How does pavement temperature correlate to air temperature? I mean, if it's been above freezing and drops below, how much time does it take for the pavement to also drop below? They're always warning us about bridges and overpasses so that pavement must correspond to the air temperature fairly accurately. Just curious.
-- Mary Heeren, of Breese
Trying to correlate the temperature of the air with that of the road surface can drive you to exasperation because it depends on so many things: recent and current weather conditions, surroundings, pavement material, traffic, etc.
I can give you a perfect example. My neighbor and I share what I call a Mount Everest of a driveway. His third is black asphalt; my part is concrete. Despite the same temperature, snowfall, shoveling and subsurface ground, guess whose driveway always melts first while I leave my car parked at the bottom and cross-country ski up to my house?

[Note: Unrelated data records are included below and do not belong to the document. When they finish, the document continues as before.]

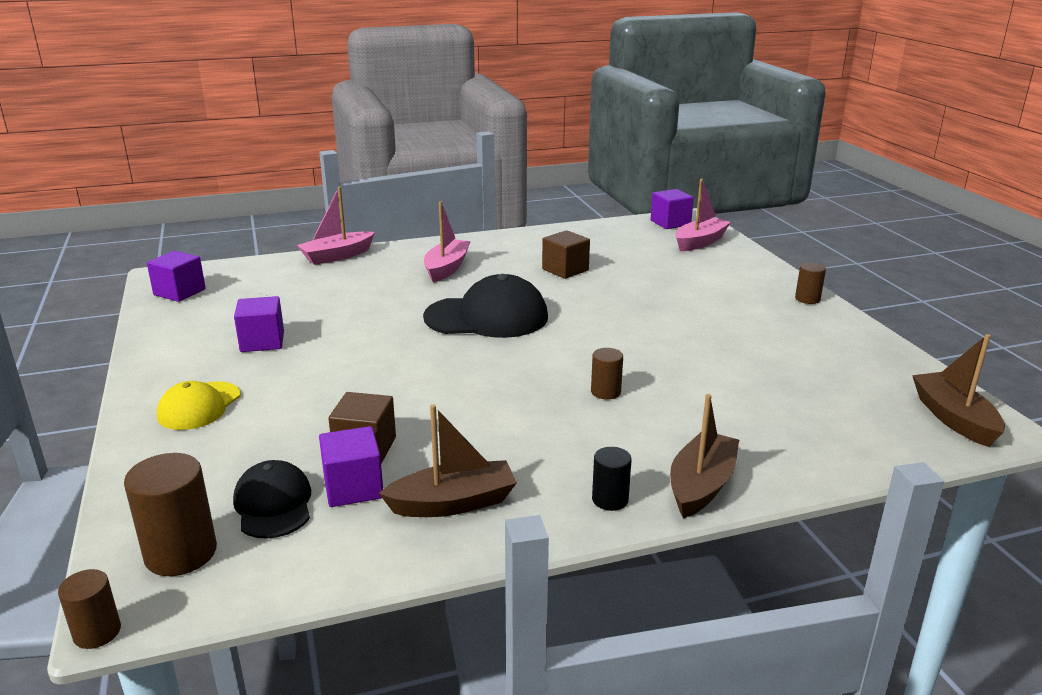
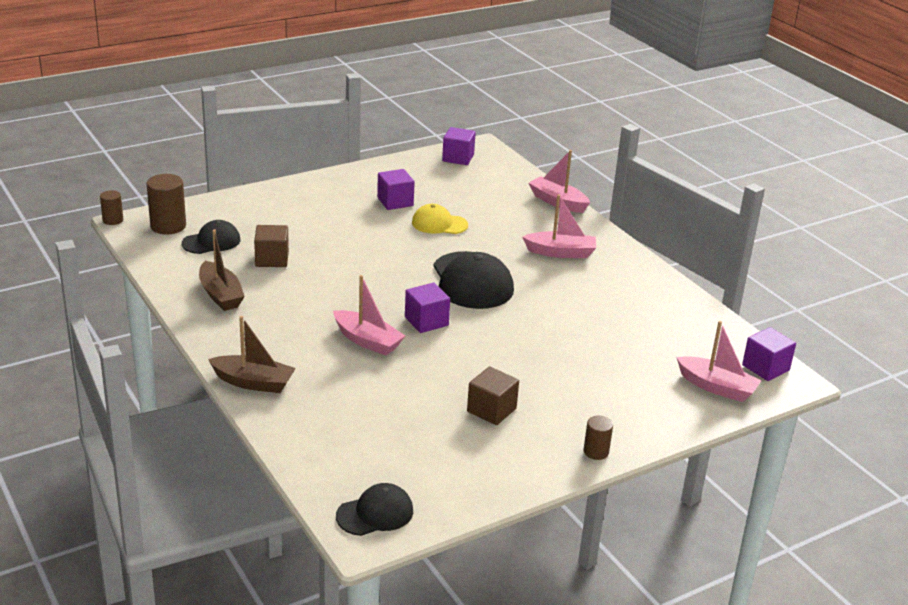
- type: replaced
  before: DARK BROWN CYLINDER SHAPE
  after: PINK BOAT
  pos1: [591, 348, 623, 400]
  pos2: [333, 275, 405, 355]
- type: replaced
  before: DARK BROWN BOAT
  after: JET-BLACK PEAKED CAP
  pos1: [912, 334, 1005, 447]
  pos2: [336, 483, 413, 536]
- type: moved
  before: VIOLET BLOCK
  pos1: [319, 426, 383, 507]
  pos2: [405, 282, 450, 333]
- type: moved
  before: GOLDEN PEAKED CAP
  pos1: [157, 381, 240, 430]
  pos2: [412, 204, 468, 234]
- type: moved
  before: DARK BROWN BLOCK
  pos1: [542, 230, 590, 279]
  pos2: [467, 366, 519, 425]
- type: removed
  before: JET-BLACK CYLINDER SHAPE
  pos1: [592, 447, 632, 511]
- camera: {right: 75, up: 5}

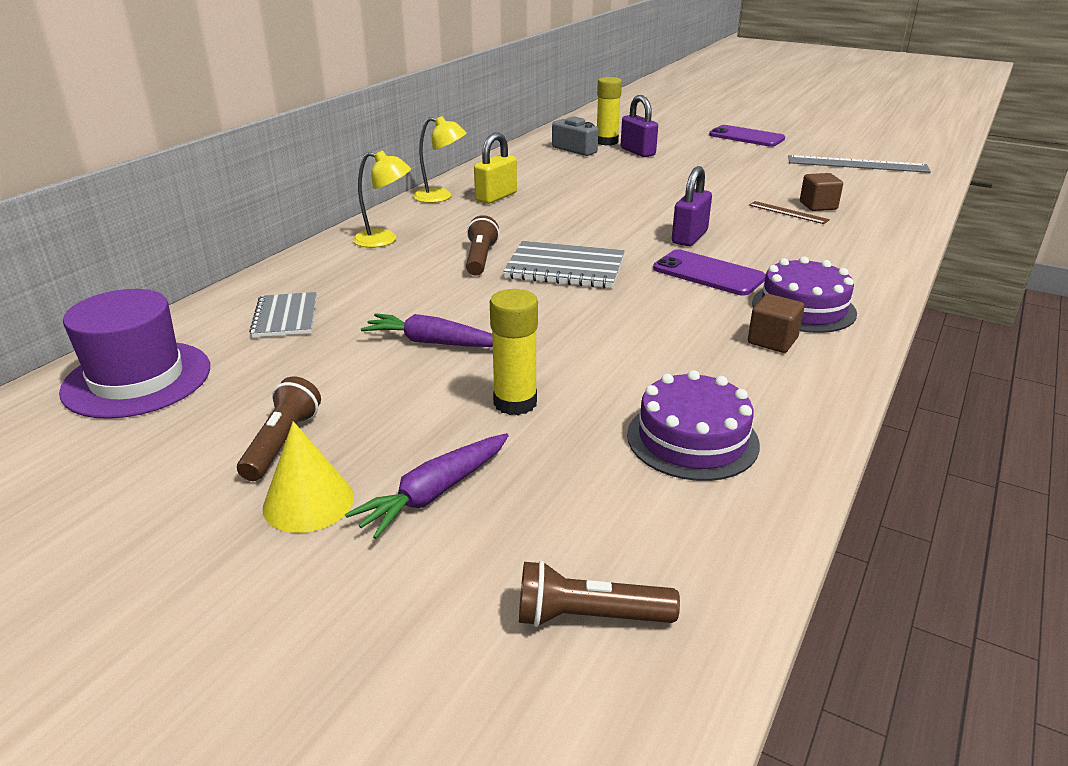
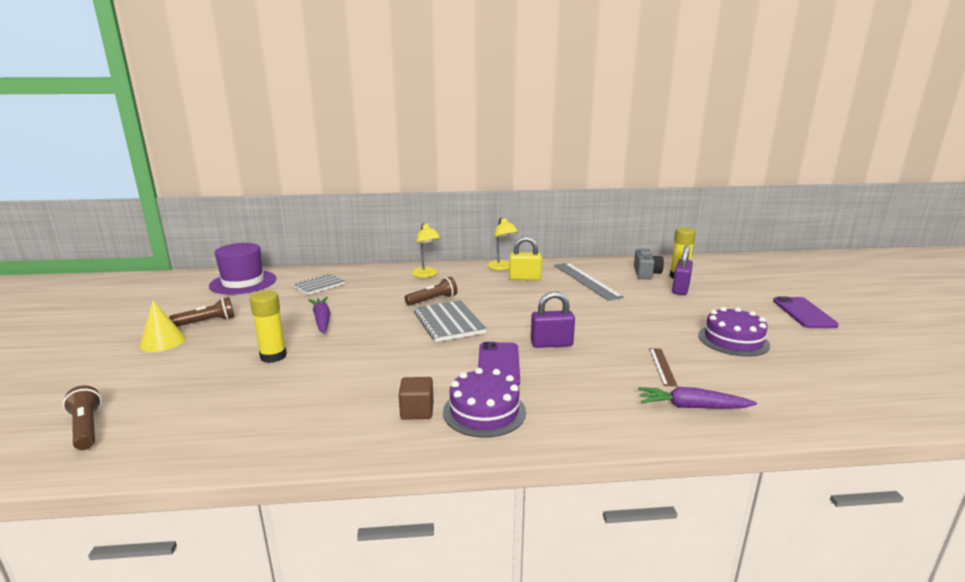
- type: moved
  before: ASH-GREY RULER
  pos1: [788, 155, 931, 173]
  pos2: [554, 263, 624, 301]
- type: moved
  before: VIOLET CARROT
  pos1: [345, 433, 509, 539]
  pos2: [638, 387, 757, 409]
- type: moved
  before: VIOLET GATEAU
  pos1: [627, 370, 760, 481]
  pos2: [698, 307, 770, 357]
- type: removed
  before: DARK BROWN BLOCK
  pos1: [800, 173, 843, 211]
- camera: {right: 55, up: -10}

It's those same variables that makes nailing down a precise answer to your question impossible. Yet it's an important consideration that numerous state departments of transportation call to drivers' attention on their websites. Here's about the best they can offer:
In the fall, the subsurface likely will remain above freezing for a time even when the air temperature initially drops below 32 degrees. Often during the autumn, the cooler air cannot offset the warmth being radiated from the subsurface so snow may melt when it hits the road.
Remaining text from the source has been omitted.